▸ PROBLEM TO WORK ON: Output the records precisely as they stand. Pictures are to be skipped.

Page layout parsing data

+ + + + + + +

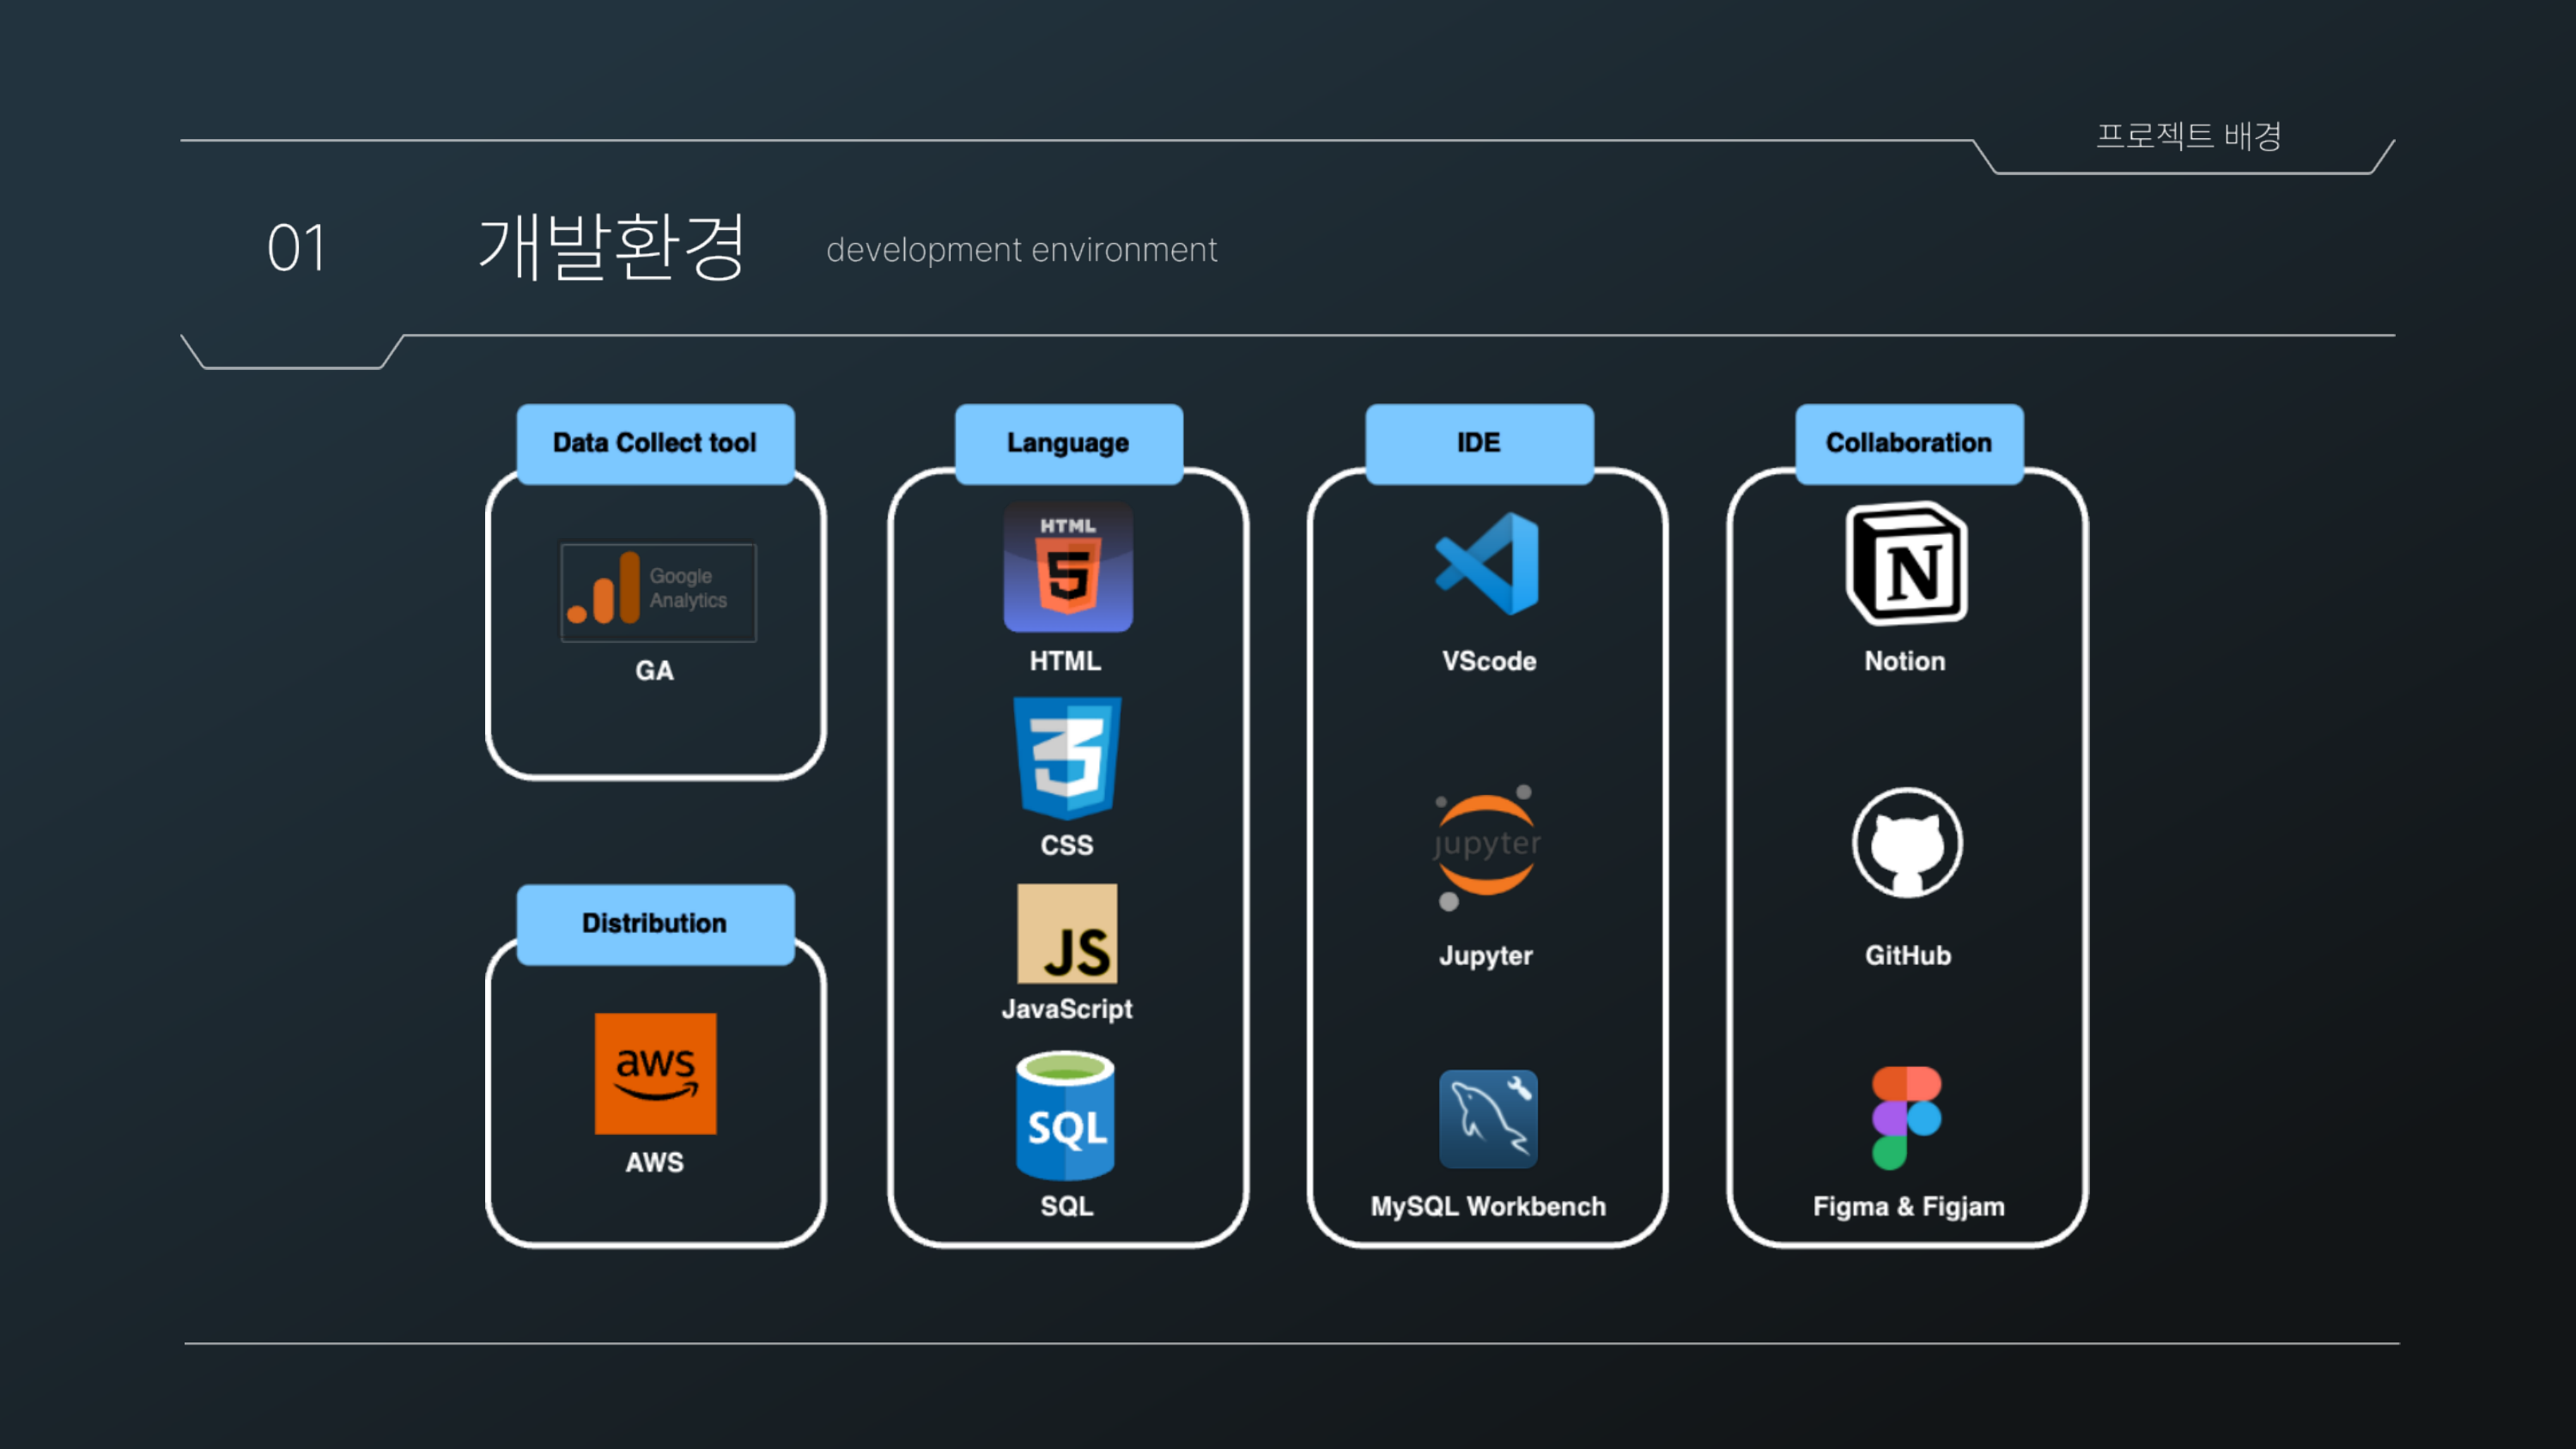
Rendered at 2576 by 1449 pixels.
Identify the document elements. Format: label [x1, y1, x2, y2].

text_box [185, 1342, 2401, 1345]
text_box [2367, 139, 2396, 175]
text_box [825, 334, 2396, 370]
text_box [180, 139, 1988, 175]
text_box [0, 0, 2576, 1449]
text_box [485, 403, 2090, 1263]
text_box [180, 334, 445, 370]
picture [167, 162, 429, 353]
picture [449, 150, 1251, 374]
picture [1992, 102, 2363, 194]
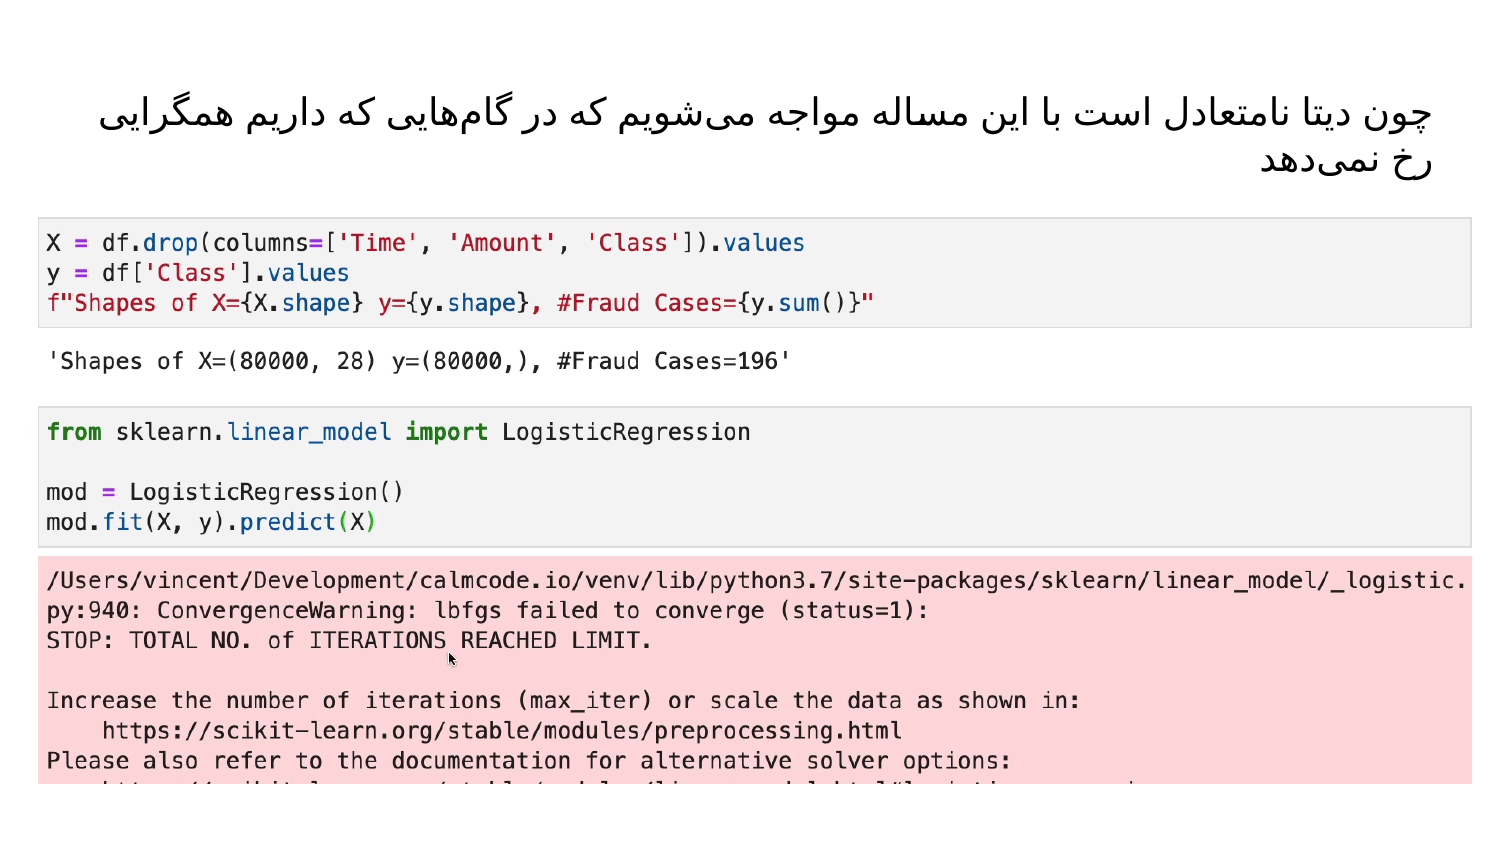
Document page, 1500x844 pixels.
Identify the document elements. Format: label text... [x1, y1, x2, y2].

+ + + + + + +

▸ EXERCISE SOLUTION:
Rendered at 2576 by 1449 pixels.
Identify the document elements. Format: label [x1, y1, x2, y2].

text_box [185, 1342, 2401, 1345]
text_box [2367, 139, 2396, 175]
text_box [825, 334, 2396, 370]
text_box [180, 139, 1988, 175]
text_box [0, 0, 2576, 1449]
text_box [485, 403, 2090, 1263]
text_box [180, 334, 445, 370]
picture [167, 162, 429, 353]
picture [449, 150, 1251, 374]
picture [1992, 102, 2363, 194]
Document page, 1500x844 pixels.
Identify the document elements. Format: label text... [x1, y1, x2, y2].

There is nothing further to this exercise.